2013-09-06 09:05 Global Times Web Editor: Li Yan
1

Sato was assigned to a hospital in Fengcheng, Heilongjiang to take care of wounded Chinese soldiers. Due to his outstanding service, he was chosen by the PLA to be the team leader of a medical team. The PLA taught Sato revolution theory, self-criticism and Chinese, different to the militaristic education he had received back home.

But worried that his Japanese identity might bring him trouble in China, Sato was instructed by the PLA to tell Chinese people that he was Mongolian.
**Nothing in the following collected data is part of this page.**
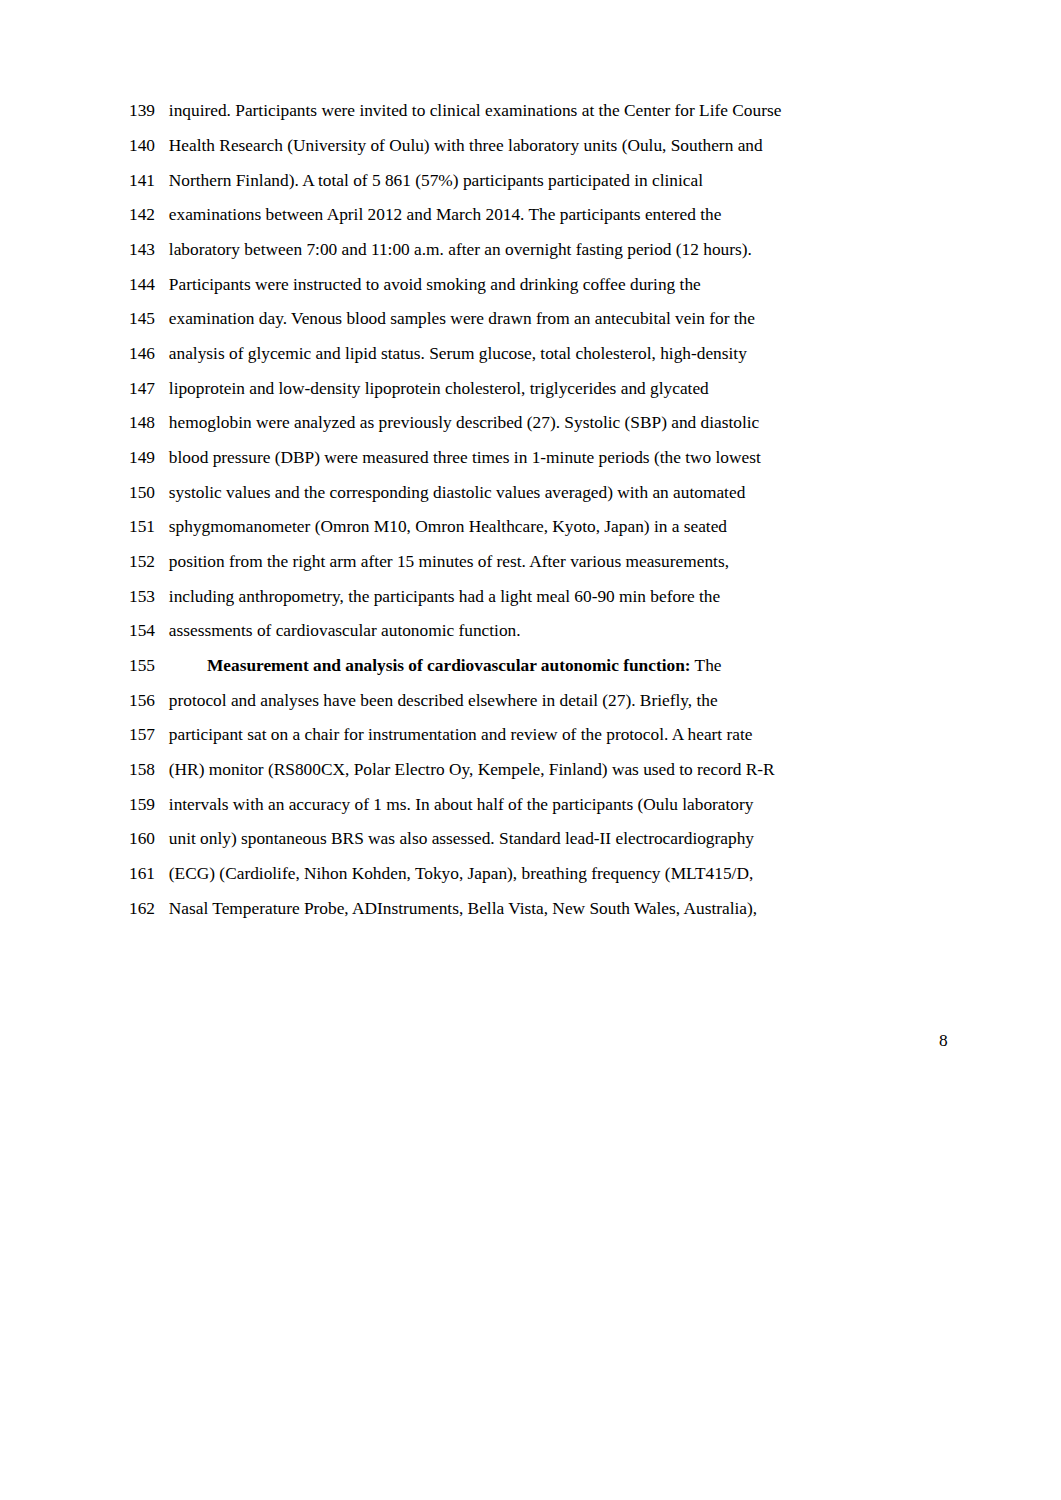inquired. Participants were invited to clinical examinations at the Center for Life Course
Health Research (University of Oulu) with three laboratory units (Oulu, Southern and
Northern Finland). A total of 5 861 (57%) participants participated in clinical
examinations between April 2012 and March 2014. The participants entered the
laboratory between 7:00 and 11:00 a.m. after an overnight fasting period (12 hours).
Participants were instructed to avoid smoking and drinking coffee during the
examination day. Venous blood samples were drawn from an antecubital vein for the
analysis of glycemic and lipid status. Serum glucose, total cholesterol, high-density
lipoprotein and low-density lipoprotein cholesterol, triglycerides and glycated
hemoglobin were analyzed as previously described (27). Systolic (SBP) and diastolic
blood pressure (DBP) were measured three times in 1-minute periods (the two lowest
systolic values and the corresponding diastolic values averaged) with an automated
sphygmomanometer (Omron M10, Omron Healthcare, Kyoto, Japan) in a seated
position from the right arm after 15 minutes of rest. After various measurements,
including anthropometry, the participants had a light meal 60-90 min before the
assessments of cardiovascular autonomic function.
Measurement and analysis of cardiovascular autonomic function: The
protocol and analyses have been described elsewhere in detail (27). Briefly, the
participant sat on a chair for instrumentation and review of the protocol. A heart rate
(HR) monitor (RS800CX, Polar Electro Oy, Kempele, Finland) was used to record R-R
intervals with an accuracy of 1 ms. In about half of the participants (Oulu laboratory
unit only) spontaneous BRS was also assessed. Standard lead-II electrocardiography
(ECG) (Cardiolife, Nihon Kohden, Tokyo, Japan), breathing frequency (MLT415/D,
Nasal Temperature Probe, ADInstruments, Bella Vista, New South Wales, Australia),
8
By 1949, Sato had somewhat grown accustomed to life in China. And then, one day, upon a visit to an elderly woman's home in the countryside of Hunan Province, where he had been moved to work at another hospital, he fell under heavy questioning regarding his identity by her and several other villagers.

But after learning that Sato, a Japanese soldier had joined the PLA, they eased up and eventually let him go after telling him of the crimes that Japanese troops had committed in their village.
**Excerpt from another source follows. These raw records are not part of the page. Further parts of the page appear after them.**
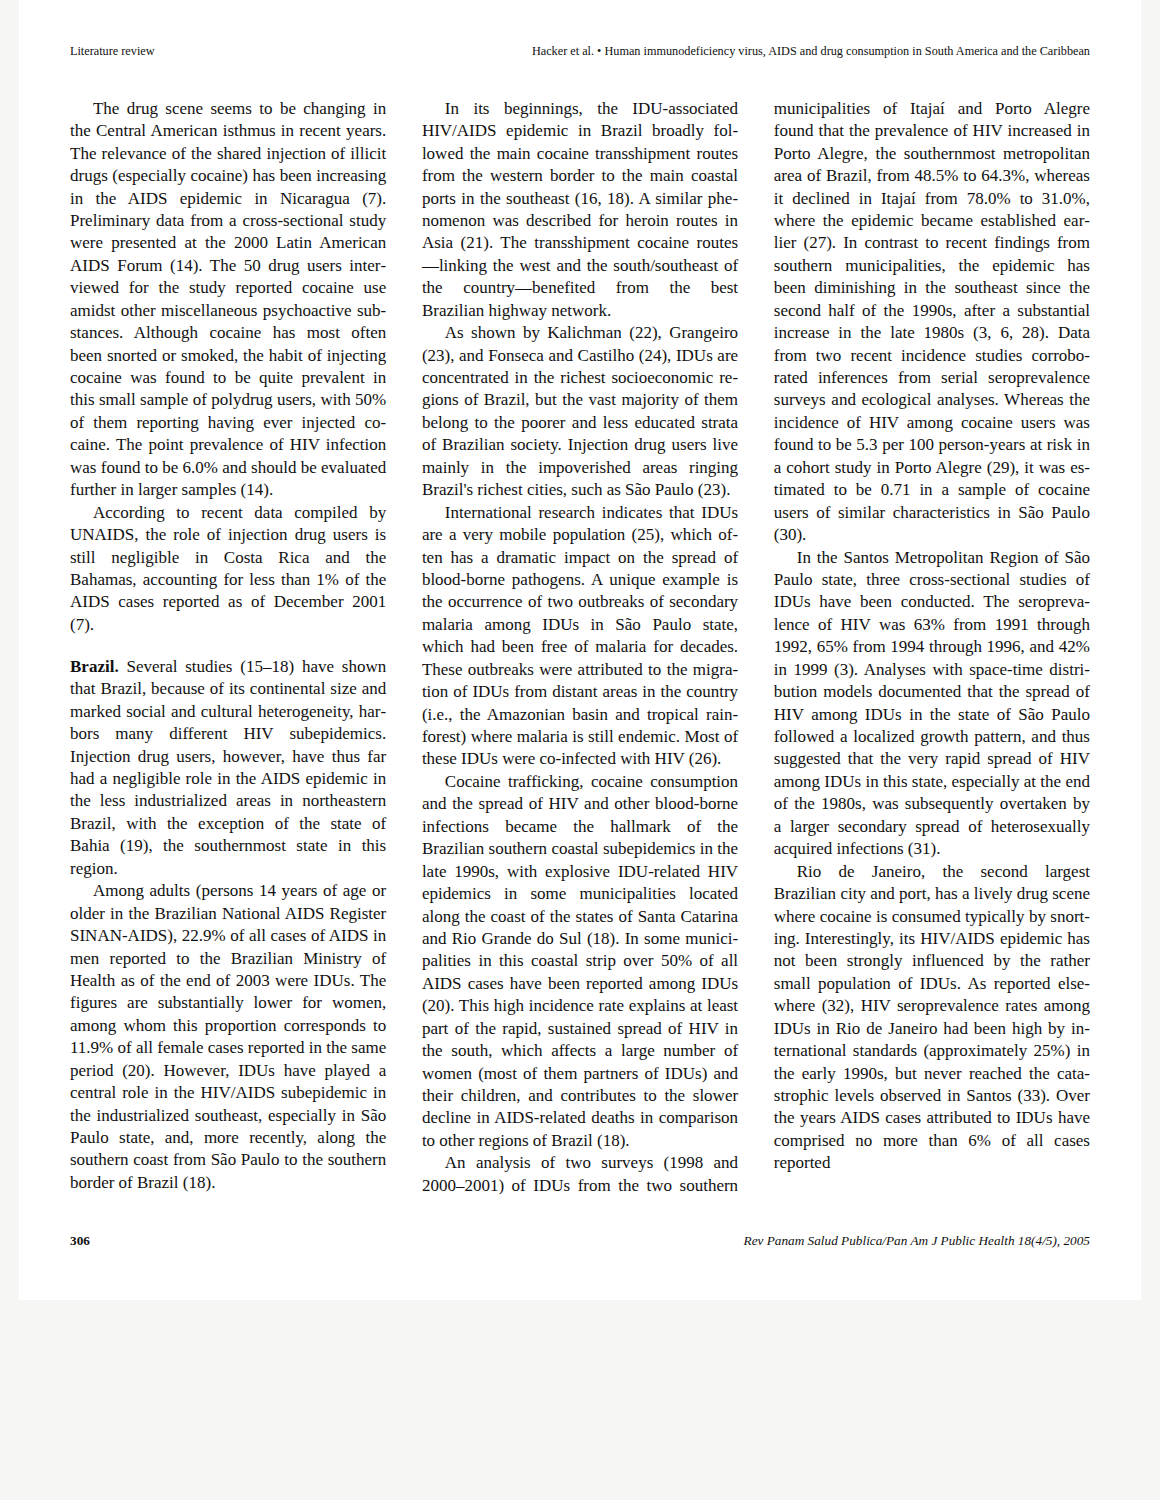Literature review Hacker et al. • Human immunodeficiency virus, AIDS and drug consumption in South America and the Caribbean
The drug scene seems to be changing in the Central American isthmus in recent years. The relevance of the shared injection of illicit drugs (especially cocaine) has been increasing in the AIDS epidemic in Nicaragua (7). Preliminary data from a cross-sectional study were presented at the 2000 Latin American AIDS Forum (14). The 50 drug users interviewed for the study reported cocaine use amidst other miscellaneous psychoactive substances. Although cocaine has most often been snorted or smoked, the habit of injecting cocaine was found to be quite prevalent in this small sample of polydrug users, with 50% of them reporting having ever injected cocaine. The point prevalence of HIV infection was found to be 6.0% and should be evaluated further in larger samples (14).
According to recent data compiled by UNAIDS, the role of injection drug users is still negligible in Costa Rica and the Bahamas, accounting for less than 1% of the AIDS cases reported as of December 2001 (7).
Brazil. Several studies (15–18) have shown that Brazil, because of its continental size and marked social and cultural heterogeneity, harbors many different HIV subepidemics. Injection drug users, however, have thus far had a negligible role in the AIDS epidemic in the less industrialized areas in northeastern Brazil, with the exception of the state of Bahia (19), the southernmost state in this region.
Among adults (persons 14 years of age or older in the Brazilian National AIDS Register SINAN-AIDS), 22.9% of all cases of AIDS in men reported to the Brazilian Ministry of Health as of the end of 2003 were IDUs. The figures are substantially lower for women, among whom this proportion corresponds to 11.9% of all female cases reported in the same period (20). However, IDUs have played a central role in the HIV/AIDS subepidemic in the industrialized southeast, especially in São Paulo state, and, more recently, along the southern coast from São Paulo to the southern border of Brazil (18).
In its beginnings, the IDU-associated HIV/AIDS epidemic in Brazil broadly followed the main cocaine transshipment routes from the western border to the main coastal ports in the southeast (16, 18). A similar phenomenon was described for heroin routes in Asia (21). The transshipment cocaine routes—linking the west and the south/southeast of the country—benefited from the best Brazilian highway network.
As shown by Kalichman (22), Grangeiro (23), and Fonseca and Castilho (24), IDUs are concentrated in the richest socioeconomic regions of Brazil, but the vast majority of them belong to the poorer and less educated strata of Brazilian society. Injection drug users live mainly in the impoverished areas ringing Brazil's richest cities, such as São Paulo (23).
International research indicates that IDUs are a very mobile population (25), which often has a dramatic impact on the spread of blood-borne pathogens. A unique example is the occurrence of two outbreaks of secondary malaria among IDUs in São Paulo state, which had been free of malaria for decades. These outbreaks were attributed to the migration of IDUs from distant areas in the country (i.e., the Amazonian basin and tropical rainforest) where malaria is still endemic. Most of these IDUs were co-infected with HIV (26).
Cocaine trafficking, cocaine consumption and the spread of HIV and other blood-borne infections became the hallmark of the Brazilian southern coastal subepidemics in the late 1990s, with explosive IDU-related HIV epidemics in some municipalities located along the coast of the states of Santa Catarina and Rio Grande do Sul (18). In some municipalities in this coastal strip over 50% of all AIDS cases have been reported among IDUs (20). This high incidence rate explains at least part of the rapid, sustained spread of HIV in the south, which affects a large number of women (most of them partners of IDUs) and their children, and contributes to the slower decline in AIDS-related deaths in comparison to other regions of Brazil (18).
An analysis of two surveys (1998 and 2000–2001) of IDUs from the two southern municipalities of Itajaí and Porto Alegre found that the prevalence of HIV increased in Porto Alegre, the southernmost metropolitan area of Brazil, from 48.5% to 64.3%, whereas it declined in Itajaí from 78.0% to 31.0%, where the epidemic became established earlier (27). In contrast to recent findings from southern municipalities, the epidemic has been diminishing in the southeast since the second half of the 1990s, after a substantial increase in the late 1980s (3, 6, 28). Data from two recent incidence studies corroborated inferences from serial seroprevalence surveys and ecological analyses. Whereas the incidence of HIV among cocaine users was found to be 5.3 per 100 person-years at risk in a cohort study in Porto Alegre (29), it was estimated to be 0.71 in a sample of cocaine users of similar characteristics in São Paulo (30).
In the Santos Metropolitan Region of São Paulo state, three cross-sectional studies of IDUs have been conducted. The seroprevalence of HIV was 63% from 1991 through 1992, 65% from 1994 through 1996, and 42% in 1999 (3). Analyses with space-time distribution models documented that the spread of HIV among IDUs in the state of São Paulo followed a localized growth pattern, and thus suggested that the very rapid spread of HIV among IDUs in this state, especially at the end of the 1980s, was subsequently overtaken by a larger secondary spread of heterosexually acquired infections (31).
Rio de Janeiro, the second largest Brazilian city and port, has a lively drug scene where cocaine is consumed typically by snorting. Interestingly, its HIV/AIDS epidemic has not been strongly influenced by the rather small population of IDUs. As reported elsewhere (32), HIV seroprevalence rates among IDUs in Rio de Janeiro had been high by international standards (approximately 25%) in the early 1990s, but never reached the catastrophic levels observed in Santos (33). Over the years AIDS cases attributed to IDUs have comprised no more than 6% of all cases reported
306 Rev Panam Salud Publica/Pan Am J Public Health 18(4/5), 2005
Sato spent a total of nine years in China before returning to Japan in 1953, four years after the birth of a new China.

His time away from home was influential on him and later led him to set up the Japan-China Peace and Friendship Association in Fukushima in 1997.

Even today, Sato, who has been back to China several times over the years to visit the places where he once joined forces with Chinese people, still considers China his second home.

Complex ties

In spite of steps taken by both sides over the years to repair ties, the Sino-Japanese relationship has always been a complicated one, and recent disputes over the Diaoyu Islands in the East China Sea have only stirred up tensions again.

The anti-Japanese sentiment in China exploded last year when thousands of Chinese people across the country took to the streets in protest against Japan's claims to the islands.

In Japan, stories like Sato's are rarely heard, partly in fear of retribution from national extremists.

But 94-year-old Japanese war veteran Ryokichi Kawashima surprised his people last year when he decided to run for a parliamentary seat and told the Tokyo Times that he had "had enough of nationalism talk in Japanese politics."

Like Sato, Kawashima fought during the war and said that Chinese people had helped him to get through the post-war years.

MRCN's Cheng, who befriended Sato when the two met 10 years ago at a local university Sato was invited to talk at, said that the exhibition has been warmly received by both Japanese and Chinese visitors.

"I hope that this personal exhibition will last forever, so that when people visit it they can learn an important part of history through Sato," said Cheng.